*** Opening Entries provided ***

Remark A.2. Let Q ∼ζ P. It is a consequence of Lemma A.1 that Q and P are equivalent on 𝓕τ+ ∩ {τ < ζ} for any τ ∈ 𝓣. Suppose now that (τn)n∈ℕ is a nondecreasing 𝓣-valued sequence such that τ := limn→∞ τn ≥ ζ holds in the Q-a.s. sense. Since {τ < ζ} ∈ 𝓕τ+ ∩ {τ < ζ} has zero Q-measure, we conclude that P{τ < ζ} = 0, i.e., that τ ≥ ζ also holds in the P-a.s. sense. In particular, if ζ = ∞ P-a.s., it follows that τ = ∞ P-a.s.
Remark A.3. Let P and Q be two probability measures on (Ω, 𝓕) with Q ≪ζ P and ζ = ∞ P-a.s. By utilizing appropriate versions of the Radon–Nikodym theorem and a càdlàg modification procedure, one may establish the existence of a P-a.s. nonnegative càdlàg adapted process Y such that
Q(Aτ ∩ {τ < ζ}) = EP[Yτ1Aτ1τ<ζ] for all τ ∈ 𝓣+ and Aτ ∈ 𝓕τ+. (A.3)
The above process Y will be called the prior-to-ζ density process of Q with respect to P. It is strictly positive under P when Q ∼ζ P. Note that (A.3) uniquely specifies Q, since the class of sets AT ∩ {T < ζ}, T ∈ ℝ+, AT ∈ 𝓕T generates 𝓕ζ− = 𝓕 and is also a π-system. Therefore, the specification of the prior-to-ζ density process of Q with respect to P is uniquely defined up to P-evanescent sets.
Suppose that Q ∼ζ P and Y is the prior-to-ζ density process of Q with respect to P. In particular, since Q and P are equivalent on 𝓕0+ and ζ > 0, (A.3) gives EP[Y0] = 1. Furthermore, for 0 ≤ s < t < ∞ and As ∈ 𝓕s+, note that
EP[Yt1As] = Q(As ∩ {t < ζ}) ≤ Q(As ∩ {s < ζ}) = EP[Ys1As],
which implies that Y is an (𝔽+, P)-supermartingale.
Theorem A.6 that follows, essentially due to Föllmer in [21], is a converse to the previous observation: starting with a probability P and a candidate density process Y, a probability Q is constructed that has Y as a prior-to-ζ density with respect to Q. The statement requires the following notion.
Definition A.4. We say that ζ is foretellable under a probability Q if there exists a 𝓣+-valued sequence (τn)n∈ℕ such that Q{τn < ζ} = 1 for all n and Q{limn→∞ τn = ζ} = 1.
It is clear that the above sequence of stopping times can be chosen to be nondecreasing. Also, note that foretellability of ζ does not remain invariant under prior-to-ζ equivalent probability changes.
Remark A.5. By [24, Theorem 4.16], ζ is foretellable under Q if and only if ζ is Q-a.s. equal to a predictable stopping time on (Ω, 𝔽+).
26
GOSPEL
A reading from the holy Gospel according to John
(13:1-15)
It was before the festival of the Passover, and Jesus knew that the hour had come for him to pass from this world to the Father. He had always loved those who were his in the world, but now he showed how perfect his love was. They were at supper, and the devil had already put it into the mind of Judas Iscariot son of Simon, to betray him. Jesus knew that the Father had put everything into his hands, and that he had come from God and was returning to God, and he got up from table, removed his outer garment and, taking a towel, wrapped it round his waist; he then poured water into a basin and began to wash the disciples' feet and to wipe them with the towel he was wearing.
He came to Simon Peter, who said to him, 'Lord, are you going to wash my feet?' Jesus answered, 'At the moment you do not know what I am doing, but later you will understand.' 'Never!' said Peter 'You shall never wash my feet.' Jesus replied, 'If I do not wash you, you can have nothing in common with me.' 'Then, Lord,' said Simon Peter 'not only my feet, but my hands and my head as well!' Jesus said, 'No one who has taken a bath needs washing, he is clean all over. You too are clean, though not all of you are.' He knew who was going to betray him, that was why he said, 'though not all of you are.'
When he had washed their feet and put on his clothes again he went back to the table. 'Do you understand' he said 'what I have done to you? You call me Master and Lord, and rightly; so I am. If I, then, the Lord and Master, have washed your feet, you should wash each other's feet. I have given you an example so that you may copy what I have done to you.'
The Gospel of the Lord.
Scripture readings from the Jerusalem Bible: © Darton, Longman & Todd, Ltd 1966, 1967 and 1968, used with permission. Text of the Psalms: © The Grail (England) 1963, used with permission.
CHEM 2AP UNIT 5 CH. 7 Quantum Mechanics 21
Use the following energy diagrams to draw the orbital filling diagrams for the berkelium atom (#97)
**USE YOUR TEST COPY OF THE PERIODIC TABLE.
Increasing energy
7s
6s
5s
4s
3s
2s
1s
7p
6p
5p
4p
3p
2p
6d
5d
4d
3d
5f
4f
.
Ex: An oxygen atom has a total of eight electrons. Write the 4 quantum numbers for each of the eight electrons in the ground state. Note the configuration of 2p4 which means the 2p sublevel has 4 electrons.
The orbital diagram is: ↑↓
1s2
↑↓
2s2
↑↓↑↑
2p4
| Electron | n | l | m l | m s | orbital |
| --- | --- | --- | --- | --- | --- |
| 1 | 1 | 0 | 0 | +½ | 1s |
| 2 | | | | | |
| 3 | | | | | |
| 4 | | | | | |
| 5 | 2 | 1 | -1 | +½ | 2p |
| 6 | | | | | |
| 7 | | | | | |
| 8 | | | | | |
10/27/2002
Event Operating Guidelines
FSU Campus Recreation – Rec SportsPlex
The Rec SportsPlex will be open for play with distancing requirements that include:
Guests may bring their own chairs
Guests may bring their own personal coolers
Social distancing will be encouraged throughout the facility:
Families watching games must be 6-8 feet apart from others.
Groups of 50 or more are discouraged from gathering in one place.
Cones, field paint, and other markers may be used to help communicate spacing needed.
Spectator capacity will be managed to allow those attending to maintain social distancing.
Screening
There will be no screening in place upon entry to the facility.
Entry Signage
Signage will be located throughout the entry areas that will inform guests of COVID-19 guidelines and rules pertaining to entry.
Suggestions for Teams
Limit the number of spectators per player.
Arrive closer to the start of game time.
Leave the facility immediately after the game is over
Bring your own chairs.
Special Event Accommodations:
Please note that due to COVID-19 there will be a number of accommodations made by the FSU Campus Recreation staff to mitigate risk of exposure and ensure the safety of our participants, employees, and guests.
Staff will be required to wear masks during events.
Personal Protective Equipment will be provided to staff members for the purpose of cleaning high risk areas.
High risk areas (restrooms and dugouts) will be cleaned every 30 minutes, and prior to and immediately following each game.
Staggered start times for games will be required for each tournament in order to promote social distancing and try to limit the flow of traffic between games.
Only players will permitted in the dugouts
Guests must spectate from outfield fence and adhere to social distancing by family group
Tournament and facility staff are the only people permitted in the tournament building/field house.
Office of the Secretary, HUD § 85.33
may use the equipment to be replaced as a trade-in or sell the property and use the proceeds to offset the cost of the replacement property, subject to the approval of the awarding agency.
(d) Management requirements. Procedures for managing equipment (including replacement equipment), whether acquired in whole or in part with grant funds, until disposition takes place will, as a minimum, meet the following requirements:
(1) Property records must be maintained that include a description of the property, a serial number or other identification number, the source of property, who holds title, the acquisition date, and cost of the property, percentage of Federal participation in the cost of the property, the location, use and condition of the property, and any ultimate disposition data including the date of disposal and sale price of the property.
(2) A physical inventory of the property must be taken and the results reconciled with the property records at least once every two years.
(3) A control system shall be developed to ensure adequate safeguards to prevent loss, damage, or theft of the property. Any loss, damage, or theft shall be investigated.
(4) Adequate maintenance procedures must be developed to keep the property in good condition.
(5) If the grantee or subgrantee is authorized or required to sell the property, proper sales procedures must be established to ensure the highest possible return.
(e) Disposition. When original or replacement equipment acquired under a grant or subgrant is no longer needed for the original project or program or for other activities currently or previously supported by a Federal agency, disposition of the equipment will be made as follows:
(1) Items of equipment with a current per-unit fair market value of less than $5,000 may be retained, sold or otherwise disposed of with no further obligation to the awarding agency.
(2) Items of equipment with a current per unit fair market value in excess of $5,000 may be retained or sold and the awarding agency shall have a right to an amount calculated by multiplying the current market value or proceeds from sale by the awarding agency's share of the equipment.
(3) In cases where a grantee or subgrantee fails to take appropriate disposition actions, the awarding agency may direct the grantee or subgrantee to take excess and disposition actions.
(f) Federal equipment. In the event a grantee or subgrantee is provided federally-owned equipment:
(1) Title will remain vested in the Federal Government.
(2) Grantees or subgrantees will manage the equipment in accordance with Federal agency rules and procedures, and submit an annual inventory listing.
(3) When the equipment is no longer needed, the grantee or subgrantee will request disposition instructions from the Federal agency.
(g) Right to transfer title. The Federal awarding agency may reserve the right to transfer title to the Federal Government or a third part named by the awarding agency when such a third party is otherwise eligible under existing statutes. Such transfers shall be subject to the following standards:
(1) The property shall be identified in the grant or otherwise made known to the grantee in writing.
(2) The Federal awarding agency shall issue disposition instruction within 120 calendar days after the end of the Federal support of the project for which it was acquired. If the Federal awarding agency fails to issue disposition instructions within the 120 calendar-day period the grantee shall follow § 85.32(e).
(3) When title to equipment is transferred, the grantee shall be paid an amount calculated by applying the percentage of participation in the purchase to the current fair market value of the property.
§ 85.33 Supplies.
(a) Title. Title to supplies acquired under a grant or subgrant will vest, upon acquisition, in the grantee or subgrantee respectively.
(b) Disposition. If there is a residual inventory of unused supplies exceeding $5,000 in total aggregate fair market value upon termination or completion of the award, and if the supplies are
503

*** Closing Entries provided ***

What is being asked
Search the material above for the word "throughout", then copy each line that holds it.

Problem solution
Social distancing will be encouraged throughout the facility:
Signage will be located throughout the entry areas that will inform guests of COVID-19 guidelines and rules pertaining to entry.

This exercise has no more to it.